### Document text
[Start of Attachment]
The :attr:`uns`, :attr:`varm` and :attr:`obsm` attributes are ignored.
Currently, this works only in `'memory'` mode.
Parameters
----------
adatas
AnnData matrices to concatenate with. Each matrix is referred to as
a “batch”.
join
Use intersection (`'inner'`) or union (`'outer'`) of variables.
batch_key
Add the batch annotation to :attr:`obs` using this key.
batch_categories
Use these as categories for the batch annotation. By default, use increasing numbers.
uns_merge
Strategy to use for merging entries of uns. These strategies are applied recusivley.
Currently implemented strategies include:
* `None`: The default. The concatenated object will just have an empty dict for `uns`.
[End of Attachment]
(Collected data)
[Start of Attachment]
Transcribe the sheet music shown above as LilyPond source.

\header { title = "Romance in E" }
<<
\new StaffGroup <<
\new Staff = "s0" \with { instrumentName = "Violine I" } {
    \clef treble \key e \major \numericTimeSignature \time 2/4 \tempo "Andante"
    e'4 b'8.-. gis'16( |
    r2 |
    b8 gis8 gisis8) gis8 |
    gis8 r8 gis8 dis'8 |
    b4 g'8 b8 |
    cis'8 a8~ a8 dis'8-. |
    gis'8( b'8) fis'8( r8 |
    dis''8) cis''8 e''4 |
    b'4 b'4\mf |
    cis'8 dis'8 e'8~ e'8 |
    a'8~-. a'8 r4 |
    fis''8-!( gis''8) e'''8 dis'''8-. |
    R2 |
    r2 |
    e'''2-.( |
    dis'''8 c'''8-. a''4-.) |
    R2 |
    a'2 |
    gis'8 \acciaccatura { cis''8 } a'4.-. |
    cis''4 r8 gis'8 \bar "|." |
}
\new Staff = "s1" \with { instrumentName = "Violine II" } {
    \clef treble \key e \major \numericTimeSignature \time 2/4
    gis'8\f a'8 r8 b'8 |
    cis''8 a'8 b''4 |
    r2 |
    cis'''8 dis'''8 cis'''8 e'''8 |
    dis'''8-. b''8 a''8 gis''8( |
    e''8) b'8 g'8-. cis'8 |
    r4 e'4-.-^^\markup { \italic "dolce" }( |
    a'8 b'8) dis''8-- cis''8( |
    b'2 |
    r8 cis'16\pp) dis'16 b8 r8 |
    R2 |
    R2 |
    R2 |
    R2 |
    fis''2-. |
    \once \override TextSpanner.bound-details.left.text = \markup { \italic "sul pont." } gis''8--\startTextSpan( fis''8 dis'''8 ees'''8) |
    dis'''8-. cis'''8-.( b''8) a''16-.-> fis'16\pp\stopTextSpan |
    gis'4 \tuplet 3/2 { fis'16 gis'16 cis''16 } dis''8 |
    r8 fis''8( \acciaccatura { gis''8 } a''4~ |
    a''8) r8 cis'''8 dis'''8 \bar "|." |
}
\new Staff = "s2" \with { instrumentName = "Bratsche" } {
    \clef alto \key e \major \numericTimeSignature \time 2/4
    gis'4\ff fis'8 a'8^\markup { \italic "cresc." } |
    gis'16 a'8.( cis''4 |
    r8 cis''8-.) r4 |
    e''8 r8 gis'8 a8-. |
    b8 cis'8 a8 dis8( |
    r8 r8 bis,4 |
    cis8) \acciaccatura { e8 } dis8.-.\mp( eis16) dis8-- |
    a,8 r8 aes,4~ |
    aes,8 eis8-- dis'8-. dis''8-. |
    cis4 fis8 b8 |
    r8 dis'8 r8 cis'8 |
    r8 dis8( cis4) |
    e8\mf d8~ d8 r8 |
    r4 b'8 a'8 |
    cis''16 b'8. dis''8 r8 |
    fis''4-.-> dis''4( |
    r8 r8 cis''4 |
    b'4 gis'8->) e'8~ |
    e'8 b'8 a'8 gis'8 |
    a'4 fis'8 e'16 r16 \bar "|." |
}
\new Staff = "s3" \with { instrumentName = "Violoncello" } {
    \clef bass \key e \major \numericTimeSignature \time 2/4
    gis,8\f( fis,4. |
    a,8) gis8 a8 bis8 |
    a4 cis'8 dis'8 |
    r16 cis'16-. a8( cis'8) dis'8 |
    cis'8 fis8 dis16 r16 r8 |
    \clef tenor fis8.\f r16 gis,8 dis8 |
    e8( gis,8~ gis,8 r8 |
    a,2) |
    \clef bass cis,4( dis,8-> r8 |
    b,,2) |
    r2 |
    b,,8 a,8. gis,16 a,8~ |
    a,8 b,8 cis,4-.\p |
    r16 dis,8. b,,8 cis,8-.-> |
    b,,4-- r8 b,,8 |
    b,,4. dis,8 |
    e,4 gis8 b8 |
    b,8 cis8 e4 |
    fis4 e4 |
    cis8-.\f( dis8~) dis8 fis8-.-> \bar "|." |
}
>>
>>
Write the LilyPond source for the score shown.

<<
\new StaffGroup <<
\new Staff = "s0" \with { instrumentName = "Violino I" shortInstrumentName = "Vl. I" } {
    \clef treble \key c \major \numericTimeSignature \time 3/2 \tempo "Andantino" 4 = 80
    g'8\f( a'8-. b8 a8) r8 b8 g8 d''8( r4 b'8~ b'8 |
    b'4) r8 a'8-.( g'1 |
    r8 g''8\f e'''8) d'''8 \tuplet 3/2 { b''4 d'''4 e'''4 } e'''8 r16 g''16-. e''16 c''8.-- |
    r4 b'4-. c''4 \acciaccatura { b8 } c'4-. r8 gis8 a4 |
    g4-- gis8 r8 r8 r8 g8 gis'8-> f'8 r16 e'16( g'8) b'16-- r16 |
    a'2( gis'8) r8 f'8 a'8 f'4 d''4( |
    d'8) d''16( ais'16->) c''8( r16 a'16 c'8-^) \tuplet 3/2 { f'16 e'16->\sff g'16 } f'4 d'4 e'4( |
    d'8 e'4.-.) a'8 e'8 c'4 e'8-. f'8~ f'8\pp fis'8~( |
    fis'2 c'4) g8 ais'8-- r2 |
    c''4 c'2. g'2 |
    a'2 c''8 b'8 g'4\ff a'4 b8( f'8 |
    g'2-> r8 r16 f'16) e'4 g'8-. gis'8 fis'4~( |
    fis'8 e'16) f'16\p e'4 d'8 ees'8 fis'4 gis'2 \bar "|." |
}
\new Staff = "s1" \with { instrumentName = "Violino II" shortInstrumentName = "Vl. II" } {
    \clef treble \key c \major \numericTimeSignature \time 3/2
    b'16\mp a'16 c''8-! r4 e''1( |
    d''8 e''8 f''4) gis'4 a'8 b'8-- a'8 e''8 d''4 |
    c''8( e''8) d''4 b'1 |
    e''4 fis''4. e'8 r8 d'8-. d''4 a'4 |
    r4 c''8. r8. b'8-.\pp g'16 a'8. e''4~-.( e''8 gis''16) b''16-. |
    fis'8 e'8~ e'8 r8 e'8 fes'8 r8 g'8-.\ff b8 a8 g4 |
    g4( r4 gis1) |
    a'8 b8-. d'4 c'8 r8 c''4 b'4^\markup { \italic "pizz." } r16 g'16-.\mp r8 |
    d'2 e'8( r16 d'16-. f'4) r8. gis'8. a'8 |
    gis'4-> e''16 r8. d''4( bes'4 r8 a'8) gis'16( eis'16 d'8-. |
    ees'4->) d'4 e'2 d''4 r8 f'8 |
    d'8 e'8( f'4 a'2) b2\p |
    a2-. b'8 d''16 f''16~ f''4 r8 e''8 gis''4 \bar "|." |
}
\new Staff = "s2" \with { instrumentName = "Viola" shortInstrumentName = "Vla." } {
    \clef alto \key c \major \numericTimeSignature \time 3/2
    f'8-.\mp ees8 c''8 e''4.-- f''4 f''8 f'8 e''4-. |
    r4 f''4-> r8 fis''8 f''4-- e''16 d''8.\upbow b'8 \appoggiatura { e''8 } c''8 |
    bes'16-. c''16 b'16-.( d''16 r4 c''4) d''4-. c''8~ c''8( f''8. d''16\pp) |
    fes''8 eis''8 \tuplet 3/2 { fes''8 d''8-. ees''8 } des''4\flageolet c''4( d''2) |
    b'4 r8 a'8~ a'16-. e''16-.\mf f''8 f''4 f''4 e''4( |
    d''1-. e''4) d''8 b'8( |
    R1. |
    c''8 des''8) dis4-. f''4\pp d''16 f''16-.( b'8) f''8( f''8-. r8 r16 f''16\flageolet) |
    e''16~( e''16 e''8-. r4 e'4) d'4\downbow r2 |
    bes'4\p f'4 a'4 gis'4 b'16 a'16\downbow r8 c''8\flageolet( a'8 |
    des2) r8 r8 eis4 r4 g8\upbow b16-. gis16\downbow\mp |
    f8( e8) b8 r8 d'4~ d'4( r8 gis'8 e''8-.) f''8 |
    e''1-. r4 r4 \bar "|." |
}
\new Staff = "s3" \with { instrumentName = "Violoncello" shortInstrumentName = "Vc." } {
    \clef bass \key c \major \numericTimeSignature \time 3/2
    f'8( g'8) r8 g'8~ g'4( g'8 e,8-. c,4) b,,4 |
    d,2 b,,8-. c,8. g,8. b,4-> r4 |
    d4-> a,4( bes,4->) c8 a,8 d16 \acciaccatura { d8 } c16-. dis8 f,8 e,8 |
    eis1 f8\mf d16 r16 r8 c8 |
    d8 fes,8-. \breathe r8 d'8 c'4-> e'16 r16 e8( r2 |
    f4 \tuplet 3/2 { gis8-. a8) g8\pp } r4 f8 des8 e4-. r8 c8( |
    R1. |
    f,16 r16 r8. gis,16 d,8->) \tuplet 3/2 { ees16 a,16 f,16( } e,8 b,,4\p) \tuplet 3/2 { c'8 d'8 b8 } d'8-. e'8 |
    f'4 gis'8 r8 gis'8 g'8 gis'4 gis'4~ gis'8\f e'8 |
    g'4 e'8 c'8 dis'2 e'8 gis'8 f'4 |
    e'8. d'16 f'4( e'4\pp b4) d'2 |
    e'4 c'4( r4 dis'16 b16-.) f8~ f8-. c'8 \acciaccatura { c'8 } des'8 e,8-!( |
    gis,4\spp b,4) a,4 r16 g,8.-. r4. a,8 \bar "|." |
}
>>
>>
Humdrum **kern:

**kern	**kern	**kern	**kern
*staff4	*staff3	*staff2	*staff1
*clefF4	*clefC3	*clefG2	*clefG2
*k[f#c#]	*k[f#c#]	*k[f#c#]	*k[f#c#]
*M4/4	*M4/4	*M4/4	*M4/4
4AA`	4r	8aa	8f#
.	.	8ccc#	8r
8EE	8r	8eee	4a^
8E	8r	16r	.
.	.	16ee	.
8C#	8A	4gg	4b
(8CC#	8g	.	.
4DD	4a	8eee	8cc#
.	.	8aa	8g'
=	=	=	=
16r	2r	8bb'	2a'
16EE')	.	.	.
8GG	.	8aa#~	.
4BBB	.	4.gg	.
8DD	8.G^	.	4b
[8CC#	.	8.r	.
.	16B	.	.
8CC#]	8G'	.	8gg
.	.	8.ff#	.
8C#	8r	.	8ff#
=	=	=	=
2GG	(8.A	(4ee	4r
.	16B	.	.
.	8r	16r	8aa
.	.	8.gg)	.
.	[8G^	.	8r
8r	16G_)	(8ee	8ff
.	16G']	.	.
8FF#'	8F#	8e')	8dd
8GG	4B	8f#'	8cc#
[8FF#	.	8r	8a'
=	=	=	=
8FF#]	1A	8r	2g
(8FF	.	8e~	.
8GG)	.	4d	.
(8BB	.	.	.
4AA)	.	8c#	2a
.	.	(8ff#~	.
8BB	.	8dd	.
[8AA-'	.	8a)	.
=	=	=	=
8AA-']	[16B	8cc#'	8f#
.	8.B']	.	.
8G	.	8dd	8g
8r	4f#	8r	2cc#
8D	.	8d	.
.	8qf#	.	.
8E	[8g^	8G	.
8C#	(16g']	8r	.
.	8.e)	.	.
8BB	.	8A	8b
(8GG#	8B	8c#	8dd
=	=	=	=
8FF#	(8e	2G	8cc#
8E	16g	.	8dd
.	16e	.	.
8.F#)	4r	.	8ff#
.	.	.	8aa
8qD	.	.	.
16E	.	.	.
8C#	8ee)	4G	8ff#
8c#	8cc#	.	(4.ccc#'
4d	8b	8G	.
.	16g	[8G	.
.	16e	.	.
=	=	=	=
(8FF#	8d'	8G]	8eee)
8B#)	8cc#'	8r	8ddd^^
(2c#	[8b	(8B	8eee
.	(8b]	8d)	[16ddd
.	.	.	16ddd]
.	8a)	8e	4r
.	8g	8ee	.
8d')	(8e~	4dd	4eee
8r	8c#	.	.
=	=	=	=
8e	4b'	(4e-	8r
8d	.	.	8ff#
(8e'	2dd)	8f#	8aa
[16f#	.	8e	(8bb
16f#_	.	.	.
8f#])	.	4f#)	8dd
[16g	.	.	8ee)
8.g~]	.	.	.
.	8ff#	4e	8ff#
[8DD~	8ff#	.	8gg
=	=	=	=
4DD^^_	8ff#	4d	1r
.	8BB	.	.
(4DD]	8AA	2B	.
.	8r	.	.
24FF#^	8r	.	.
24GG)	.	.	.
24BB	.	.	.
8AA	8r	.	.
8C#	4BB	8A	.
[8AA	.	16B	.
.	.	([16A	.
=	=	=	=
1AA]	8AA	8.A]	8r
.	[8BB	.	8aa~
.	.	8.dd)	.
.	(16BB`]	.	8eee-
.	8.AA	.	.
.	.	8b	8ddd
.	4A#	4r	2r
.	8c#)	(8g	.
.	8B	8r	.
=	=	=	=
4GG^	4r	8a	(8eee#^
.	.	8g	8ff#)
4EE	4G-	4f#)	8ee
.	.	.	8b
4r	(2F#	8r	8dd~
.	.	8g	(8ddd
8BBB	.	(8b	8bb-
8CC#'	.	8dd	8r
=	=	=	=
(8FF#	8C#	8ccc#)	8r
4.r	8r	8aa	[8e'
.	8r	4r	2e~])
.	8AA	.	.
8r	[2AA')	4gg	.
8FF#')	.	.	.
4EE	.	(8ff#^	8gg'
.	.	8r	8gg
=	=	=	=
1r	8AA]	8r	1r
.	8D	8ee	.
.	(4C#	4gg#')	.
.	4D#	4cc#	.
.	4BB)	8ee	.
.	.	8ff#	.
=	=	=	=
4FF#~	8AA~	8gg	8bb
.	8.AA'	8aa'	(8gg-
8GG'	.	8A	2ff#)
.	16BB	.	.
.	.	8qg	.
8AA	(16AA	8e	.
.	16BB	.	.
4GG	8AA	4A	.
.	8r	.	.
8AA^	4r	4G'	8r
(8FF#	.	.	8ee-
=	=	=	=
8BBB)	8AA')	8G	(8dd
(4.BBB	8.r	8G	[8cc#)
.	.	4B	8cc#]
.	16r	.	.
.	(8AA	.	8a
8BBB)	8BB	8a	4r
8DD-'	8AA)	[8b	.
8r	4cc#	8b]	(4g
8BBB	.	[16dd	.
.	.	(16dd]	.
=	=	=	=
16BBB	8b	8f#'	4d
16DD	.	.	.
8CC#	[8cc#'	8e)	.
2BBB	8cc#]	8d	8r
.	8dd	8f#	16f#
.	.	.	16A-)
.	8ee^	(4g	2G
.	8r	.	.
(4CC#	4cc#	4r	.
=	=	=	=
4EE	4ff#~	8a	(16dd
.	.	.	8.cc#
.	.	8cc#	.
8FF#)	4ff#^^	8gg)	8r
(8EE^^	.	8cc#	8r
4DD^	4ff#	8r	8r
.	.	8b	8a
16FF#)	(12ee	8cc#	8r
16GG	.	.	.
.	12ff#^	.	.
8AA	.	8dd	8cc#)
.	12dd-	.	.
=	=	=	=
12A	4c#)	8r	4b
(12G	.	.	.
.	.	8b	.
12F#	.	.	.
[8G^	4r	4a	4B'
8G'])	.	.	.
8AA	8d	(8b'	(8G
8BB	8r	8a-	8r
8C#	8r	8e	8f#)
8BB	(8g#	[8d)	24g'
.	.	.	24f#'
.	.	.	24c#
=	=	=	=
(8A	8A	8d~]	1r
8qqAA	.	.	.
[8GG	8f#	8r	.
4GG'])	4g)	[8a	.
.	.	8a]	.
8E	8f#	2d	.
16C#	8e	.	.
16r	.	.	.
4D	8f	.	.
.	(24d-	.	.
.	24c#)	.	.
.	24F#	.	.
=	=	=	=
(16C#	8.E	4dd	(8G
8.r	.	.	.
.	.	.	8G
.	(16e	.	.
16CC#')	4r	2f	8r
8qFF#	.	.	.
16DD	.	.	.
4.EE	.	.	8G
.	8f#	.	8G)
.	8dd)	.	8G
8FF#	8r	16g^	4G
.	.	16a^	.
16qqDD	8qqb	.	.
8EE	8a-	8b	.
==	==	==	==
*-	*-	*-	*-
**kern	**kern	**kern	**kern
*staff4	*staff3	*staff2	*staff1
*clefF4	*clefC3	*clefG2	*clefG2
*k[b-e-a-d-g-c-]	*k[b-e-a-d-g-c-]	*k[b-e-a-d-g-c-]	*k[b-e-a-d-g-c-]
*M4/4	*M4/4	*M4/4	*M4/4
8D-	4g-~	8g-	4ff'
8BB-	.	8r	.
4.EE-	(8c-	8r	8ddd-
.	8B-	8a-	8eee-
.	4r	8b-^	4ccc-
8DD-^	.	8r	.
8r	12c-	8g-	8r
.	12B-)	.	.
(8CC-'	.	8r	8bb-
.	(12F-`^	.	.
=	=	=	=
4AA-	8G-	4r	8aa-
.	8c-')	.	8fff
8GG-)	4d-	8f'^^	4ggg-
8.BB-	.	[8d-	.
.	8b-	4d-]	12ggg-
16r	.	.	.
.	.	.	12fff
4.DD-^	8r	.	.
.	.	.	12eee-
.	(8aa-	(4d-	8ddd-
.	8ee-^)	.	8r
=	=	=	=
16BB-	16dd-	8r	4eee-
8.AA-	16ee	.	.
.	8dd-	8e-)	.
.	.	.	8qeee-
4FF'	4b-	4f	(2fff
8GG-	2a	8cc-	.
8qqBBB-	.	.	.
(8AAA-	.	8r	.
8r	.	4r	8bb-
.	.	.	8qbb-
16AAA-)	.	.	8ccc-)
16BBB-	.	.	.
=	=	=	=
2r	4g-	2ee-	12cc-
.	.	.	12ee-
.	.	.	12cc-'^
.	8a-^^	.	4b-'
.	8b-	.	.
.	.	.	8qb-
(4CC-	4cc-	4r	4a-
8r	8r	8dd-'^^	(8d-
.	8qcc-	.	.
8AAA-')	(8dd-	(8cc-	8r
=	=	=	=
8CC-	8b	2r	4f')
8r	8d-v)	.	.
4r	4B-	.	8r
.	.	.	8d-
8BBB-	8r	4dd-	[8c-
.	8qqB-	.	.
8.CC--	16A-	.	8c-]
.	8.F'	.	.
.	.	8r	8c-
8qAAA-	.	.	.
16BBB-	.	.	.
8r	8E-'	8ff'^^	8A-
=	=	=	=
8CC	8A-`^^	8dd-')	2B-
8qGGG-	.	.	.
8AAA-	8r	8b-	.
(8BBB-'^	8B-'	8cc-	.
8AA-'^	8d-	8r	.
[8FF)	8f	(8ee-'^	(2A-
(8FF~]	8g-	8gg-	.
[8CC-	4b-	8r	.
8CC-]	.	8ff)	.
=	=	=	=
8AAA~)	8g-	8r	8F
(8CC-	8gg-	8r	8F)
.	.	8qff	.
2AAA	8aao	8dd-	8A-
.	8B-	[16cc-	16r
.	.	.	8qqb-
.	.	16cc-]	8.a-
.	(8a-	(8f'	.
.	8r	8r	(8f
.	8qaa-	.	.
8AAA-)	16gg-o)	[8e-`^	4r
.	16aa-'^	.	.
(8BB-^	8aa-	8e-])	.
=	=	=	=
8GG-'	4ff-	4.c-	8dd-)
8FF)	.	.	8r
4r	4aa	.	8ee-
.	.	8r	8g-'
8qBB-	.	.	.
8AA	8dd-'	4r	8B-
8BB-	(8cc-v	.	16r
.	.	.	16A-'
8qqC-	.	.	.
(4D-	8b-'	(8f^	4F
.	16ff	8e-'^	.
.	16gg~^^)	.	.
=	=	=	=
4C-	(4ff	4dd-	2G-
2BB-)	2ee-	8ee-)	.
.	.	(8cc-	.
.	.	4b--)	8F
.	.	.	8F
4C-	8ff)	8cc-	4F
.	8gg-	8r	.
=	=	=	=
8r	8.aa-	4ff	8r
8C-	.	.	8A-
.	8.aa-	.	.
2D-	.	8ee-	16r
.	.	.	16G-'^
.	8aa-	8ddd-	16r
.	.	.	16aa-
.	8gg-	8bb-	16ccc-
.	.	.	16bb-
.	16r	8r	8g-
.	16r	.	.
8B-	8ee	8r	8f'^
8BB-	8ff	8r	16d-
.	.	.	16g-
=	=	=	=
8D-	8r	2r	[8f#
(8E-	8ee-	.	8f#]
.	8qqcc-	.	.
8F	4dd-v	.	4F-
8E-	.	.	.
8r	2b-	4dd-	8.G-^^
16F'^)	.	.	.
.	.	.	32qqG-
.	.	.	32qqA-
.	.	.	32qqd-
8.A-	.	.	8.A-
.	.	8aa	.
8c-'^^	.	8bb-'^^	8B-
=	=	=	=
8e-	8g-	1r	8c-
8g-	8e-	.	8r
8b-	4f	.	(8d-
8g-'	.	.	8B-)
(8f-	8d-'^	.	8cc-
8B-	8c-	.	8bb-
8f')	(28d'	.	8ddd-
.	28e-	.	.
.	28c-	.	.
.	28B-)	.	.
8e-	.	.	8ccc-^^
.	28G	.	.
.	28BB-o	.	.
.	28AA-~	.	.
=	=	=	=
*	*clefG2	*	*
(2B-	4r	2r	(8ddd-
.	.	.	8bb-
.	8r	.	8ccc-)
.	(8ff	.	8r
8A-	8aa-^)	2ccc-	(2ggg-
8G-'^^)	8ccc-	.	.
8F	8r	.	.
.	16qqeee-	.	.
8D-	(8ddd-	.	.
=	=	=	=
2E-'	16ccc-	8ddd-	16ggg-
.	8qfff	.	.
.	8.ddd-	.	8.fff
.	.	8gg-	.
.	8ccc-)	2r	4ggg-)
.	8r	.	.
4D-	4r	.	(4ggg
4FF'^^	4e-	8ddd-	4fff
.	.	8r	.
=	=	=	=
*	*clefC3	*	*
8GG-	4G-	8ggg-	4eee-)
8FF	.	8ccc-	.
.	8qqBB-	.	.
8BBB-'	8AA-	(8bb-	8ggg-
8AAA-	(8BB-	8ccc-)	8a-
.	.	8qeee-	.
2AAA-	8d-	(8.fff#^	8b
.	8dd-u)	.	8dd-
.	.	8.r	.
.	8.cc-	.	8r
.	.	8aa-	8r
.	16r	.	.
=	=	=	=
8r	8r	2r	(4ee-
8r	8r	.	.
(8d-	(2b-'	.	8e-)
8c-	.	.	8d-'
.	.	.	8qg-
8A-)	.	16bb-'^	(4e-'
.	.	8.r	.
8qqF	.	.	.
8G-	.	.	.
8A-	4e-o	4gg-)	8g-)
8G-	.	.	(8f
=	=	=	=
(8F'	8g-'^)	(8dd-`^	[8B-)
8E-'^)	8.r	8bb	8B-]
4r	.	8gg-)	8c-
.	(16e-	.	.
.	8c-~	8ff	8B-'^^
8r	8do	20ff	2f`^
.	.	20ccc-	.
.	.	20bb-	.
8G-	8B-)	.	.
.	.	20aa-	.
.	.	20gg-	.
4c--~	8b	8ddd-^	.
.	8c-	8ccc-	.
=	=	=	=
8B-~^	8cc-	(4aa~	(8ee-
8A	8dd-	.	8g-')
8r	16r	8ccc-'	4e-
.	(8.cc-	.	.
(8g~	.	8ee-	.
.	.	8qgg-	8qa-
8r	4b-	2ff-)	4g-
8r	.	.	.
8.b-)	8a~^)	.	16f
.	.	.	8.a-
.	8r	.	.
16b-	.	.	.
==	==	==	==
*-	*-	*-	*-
[End of Attachment]
### Problems to solve
(a) According to the documentation text on concatenating AnnData matrices, in which mode does this currently work?
(b) Carry on the documentation text on concatenating AnnData matrices, starting after its last line.

### Answers to the tasks
(a) Only in `'memory'` mode.

(b)
* `"same"`: Only entries which have the same value in all AnnData objects are kept.
* `"unique"`: Only entries which have one unique value in all AnnData objects are kept.
* `"first"`: The first non-missing value is used.
* `"only"`: A value is included if only one of the AnnData objects has a value at this
path.
index_unique
Make the index unique by joining the existing index names with the
batch category, using `index_unique='-'`, for instance. Provide
`None` to keep existing indices.
fill_value
Scalar value to fill newly missing values in arrays with. Note: only applies to arrays
and sparse matrices (not dataframes) and will only be used if `join="outer"`.
.. note::
If not provided, the default value is `0` for sparse matrices and `np.nan`
for numpy arrays. See the examples below for more information.
Returns
-------
:class:`~anndata.AnnData`
The concatenated :class:`~anndata.AnnData`, where `adata.obs[batch_key]`
stores a categorical variable labeling the batch.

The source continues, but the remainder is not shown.